Russia’s Norilsk Nickel (Nornickel), the world’s largest producer of palladium and high-grade nickel, expects the palladium market to continue to be in a deficit of about 500 000 oz this year, driven by the continuing increase in loadings in autocatalysts.
Underpinning the company’s market forecast for palladium is the rolling out of the China 6 vehicle emissions standard and the introduction of real driving emissions (RDE) tests in Europe to measure pollutants.
The miner states that palladium’s substitution with platinum will be limited in 2020, as an “effective technical solution is not available”.
“We do not anticipate any major palladium substitution with platinum in the near term, owing to the technological challenges related with the differences in certain chemical properties of the two metals, making them not fully interchangeable in the modern autocatalysts.
“According to our industry knowledge, currently, automakers have a little appetite for changes in the catalysts chemistry as their engineering resources are focused on meeting new, tighter emission legislation and RDE testing, and they do not have enough resources to conduct new catalyst formulation testing,” says Nornickel.
CEO of South Africa-based major Sibanye-Stillwater, which mines gold and platinum group metals (PGMs), Neal Froneman, suggested last week that substitution might be much closer than many thought. He stated that it was incumbent on the end-users to help PGM mining companies to a position where the platinum price would not be destroyed.
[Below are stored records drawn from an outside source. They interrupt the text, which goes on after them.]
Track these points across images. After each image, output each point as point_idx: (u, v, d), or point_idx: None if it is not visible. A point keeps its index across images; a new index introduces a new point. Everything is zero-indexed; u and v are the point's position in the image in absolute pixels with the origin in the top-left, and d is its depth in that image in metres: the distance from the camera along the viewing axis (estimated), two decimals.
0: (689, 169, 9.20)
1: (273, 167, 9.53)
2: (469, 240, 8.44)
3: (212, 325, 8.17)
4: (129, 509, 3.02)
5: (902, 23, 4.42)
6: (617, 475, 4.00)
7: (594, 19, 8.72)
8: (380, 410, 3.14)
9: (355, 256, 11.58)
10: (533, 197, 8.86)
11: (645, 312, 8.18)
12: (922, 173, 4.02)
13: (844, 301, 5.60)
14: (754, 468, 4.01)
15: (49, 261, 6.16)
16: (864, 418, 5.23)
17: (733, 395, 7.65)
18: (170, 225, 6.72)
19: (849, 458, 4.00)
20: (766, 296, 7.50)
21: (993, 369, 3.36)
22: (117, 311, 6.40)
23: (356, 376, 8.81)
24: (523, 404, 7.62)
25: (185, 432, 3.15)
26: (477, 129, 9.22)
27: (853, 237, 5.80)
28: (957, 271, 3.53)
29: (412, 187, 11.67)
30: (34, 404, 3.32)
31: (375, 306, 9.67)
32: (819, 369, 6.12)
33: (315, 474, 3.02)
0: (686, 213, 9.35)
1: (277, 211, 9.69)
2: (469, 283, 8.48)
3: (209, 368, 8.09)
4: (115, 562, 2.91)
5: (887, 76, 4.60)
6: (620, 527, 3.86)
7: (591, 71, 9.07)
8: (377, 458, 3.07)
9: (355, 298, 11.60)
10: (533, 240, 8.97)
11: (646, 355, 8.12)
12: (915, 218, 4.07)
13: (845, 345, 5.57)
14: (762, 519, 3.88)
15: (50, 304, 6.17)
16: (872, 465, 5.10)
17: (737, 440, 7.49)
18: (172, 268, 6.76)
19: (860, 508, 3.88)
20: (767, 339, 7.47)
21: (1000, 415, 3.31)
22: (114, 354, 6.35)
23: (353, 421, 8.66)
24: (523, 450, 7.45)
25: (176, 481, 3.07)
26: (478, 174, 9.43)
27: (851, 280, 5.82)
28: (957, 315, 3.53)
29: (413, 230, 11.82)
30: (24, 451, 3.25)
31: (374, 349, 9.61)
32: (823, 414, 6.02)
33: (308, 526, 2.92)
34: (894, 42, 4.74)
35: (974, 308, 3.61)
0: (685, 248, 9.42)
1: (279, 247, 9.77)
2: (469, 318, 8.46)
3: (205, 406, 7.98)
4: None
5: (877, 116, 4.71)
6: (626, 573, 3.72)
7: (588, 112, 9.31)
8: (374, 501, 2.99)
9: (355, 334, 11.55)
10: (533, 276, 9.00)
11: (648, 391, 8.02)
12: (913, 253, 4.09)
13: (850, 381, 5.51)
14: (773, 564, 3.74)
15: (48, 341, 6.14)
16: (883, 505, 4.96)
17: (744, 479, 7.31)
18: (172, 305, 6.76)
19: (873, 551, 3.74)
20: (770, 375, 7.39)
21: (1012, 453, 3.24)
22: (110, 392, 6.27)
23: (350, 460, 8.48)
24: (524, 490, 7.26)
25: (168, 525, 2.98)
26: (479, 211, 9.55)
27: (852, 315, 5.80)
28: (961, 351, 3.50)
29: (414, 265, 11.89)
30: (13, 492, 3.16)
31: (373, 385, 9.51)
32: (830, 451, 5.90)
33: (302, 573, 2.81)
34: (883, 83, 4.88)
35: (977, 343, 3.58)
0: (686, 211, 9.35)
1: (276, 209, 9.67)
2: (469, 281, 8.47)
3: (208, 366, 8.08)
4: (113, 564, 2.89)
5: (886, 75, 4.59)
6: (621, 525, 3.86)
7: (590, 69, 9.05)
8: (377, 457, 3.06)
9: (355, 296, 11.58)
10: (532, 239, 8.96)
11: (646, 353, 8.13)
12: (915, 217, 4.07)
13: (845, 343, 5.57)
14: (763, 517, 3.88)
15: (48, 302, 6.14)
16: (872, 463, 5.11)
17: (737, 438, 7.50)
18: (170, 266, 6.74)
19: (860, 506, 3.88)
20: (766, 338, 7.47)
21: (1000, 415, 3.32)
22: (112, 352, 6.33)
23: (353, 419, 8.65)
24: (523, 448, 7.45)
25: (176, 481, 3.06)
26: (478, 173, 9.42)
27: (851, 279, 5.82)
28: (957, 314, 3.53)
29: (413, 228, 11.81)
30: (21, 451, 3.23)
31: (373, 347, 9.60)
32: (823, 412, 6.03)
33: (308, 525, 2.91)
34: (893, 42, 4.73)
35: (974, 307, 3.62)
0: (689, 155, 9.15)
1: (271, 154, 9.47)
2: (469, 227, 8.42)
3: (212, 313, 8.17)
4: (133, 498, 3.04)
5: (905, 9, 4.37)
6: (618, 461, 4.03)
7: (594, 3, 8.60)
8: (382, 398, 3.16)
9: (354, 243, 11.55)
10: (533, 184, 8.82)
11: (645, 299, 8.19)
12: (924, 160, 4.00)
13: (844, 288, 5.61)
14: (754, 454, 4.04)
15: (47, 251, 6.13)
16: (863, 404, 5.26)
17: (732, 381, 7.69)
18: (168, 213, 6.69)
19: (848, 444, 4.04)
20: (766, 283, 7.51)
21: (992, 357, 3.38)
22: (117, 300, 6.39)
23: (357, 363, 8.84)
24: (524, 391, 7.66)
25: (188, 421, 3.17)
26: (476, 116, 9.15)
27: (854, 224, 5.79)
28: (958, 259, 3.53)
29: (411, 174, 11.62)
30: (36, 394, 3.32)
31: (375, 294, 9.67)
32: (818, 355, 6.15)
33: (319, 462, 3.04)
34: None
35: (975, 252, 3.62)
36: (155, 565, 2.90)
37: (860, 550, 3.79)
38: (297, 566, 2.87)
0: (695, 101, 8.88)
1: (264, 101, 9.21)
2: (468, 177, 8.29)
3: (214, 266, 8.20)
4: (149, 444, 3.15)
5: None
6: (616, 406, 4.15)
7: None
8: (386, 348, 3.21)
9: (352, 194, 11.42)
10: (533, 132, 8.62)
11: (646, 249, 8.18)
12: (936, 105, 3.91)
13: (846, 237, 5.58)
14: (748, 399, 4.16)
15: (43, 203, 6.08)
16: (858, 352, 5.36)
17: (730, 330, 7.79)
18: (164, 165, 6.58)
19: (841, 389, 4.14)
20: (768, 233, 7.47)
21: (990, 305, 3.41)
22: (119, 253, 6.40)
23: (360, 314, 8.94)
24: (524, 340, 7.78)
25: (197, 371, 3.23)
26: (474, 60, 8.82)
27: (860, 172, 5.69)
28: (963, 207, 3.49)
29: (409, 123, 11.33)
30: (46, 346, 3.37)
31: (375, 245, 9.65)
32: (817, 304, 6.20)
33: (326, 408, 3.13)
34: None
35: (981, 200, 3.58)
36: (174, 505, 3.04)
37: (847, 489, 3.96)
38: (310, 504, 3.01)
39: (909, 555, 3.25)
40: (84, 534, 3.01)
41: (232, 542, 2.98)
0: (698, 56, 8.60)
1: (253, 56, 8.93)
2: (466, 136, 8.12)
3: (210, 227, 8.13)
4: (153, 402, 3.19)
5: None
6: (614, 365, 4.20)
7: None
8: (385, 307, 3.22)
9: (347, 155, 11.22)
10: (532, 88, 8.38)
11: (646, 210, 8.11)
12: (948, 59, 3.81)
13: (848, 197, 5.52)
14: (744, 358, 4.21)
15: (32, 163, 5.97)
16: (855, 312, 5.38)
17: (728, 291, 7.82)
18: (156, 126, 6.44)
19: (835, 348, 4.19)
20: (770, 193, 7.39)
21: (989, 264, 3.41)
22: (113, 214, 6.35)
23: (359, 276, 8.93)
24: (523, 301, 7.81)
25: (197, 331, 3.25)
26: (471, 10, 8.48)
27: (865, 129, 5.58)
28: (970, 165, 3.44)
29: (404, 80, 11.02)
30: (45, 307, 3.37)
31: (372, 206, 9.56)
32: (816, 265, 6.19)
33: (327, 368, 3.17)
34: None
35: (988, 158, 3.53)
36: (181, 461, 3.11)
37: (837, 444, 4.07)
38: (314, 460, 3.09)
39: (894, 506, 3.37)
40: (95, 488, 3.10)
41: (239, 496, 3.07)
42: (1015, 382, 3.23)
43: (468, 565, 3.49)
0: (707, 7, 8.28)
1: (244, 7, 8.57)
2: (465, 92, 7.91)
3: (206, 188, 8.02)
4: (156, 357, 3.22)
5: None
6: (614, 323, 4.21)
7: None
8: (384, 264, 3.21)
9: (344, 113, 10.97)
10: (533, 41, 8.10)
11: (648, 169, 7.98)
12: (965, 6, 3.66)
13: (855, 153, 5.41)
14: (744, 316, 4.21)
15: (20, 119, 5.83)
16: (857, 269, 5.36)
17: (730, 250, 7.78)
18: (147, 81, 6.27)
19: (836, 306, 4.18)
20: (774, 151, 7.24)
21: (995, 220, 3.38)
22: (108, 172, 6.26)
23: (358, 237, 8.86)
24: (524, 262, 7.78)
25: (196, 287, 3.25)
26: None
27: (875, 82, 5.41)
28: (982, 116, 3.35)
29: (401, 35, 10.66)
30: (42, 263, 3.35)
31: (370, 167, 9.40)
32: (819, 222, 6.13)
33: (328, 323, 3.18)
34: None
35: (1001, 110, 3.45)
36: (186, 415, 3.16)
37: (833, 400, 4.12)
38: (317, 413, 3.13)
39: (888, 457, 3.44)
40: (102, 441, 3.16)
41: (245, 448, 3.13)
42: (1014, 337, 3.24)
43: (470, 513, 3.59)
Palladium’s premium to platinum ranged $400/oz to $1 000/oz in 2019, but widened to as much as $1 700/oz this month.
Last year, the palladium market was in a deficit of 550 000 oz, Nornickel states, adding that industrial consumption increased by 5% year-on-year, or by 440 000 oz, to 11.5-million ounces, driven by robust demand from the automotive industry.
Nornickel is forecasting industrial consumption to increase by 100 000 oz in 2020, as growing automotive demand (300 000 oz) will be offset by substitution taking place in more price sensitive industries, such as jewellery, dental and electronics.
The palladium price reached almost $2 800/oz in February.
“In spite of a downward revision of global car sales forecasts by 3% to 5%, we estimate palladium loadings in light-duty petrol (gasoline) vehicles to increase by about 5% to 7% year-on-year following the nationwide adaptation of China 6 emission standard and introduction of RDE tests for European automakers.”
In 2019, primary palladium supply increased 6% year-on-year to 7.3-million ounces driven mainly by the release of work-in-progress inventory by Nornickel and South African producers. Recycled volumes increased 11% to 3.5-million ounces with processing capacities being fully used.
This year, Nornickel is forecasting primary supply to decrease by 2% to 7.1-million ounces, owing to lower output in Russia and South Africa, following last year’s strong production volumes.